Task details:
Transcribe the following material word for word, omitting every picture from your reply.

:: The input

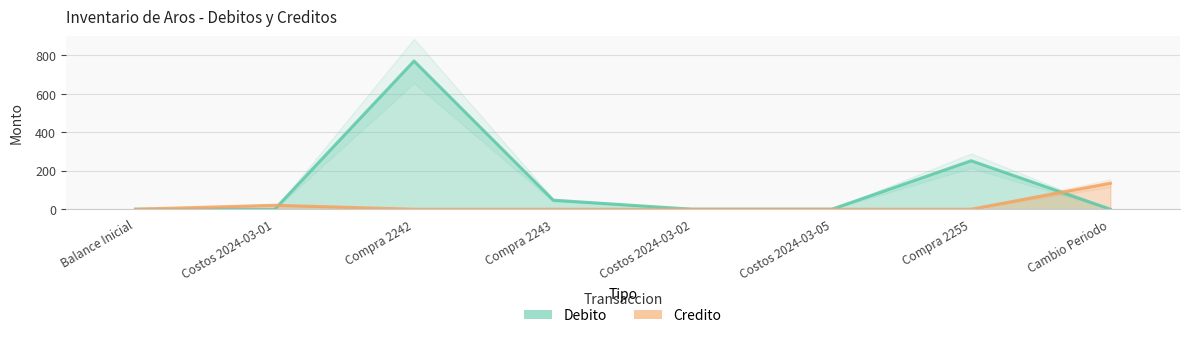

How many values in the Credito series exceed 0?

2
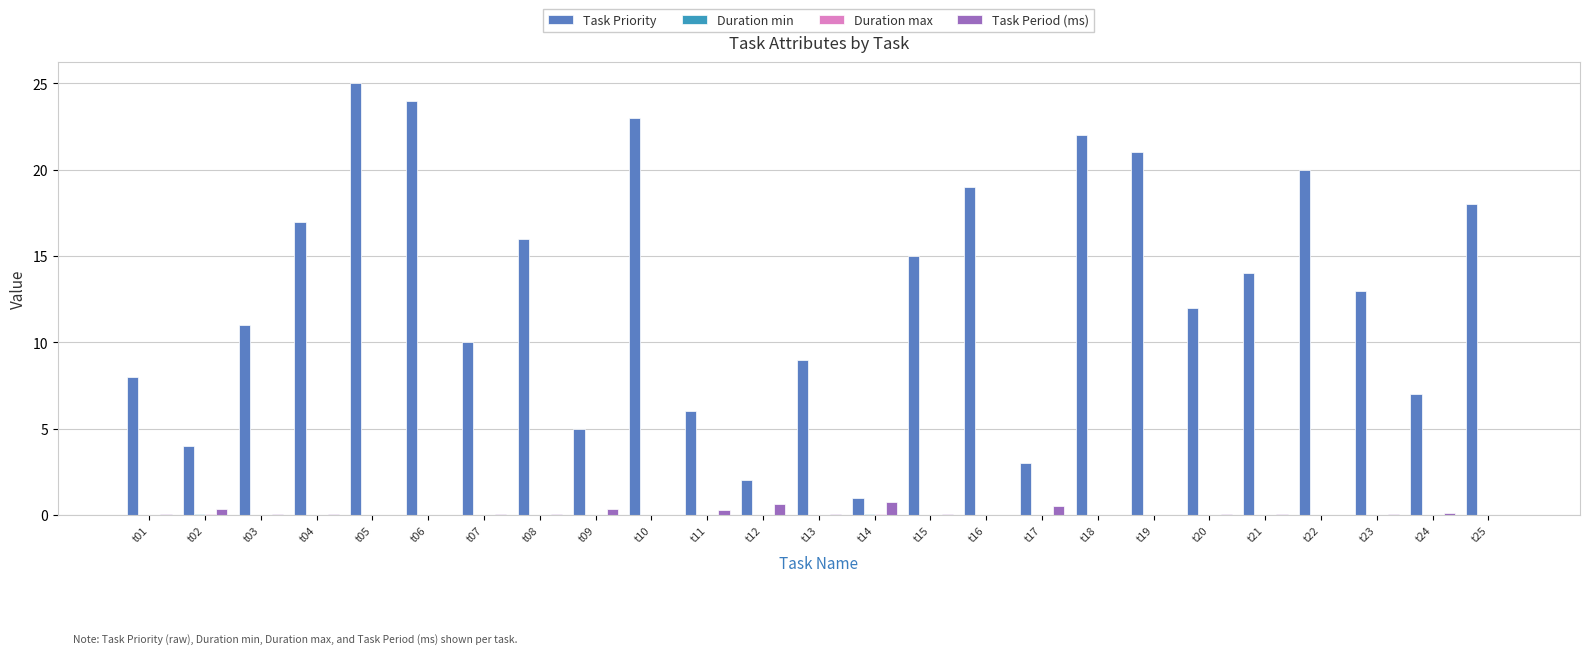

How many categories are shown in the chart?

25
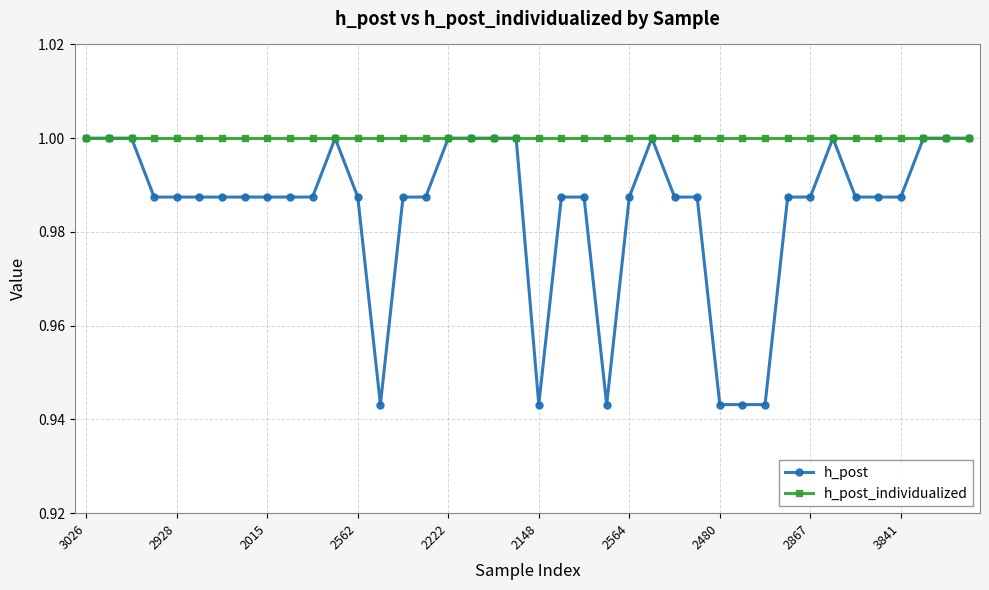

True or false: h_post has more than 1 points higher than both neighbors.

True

::::

Response:
How many values in the Credito series exceed 0?

2

How many categories are shown in the chart?

25

True or false: h_post has more than 1 points higher than both neighbors.

True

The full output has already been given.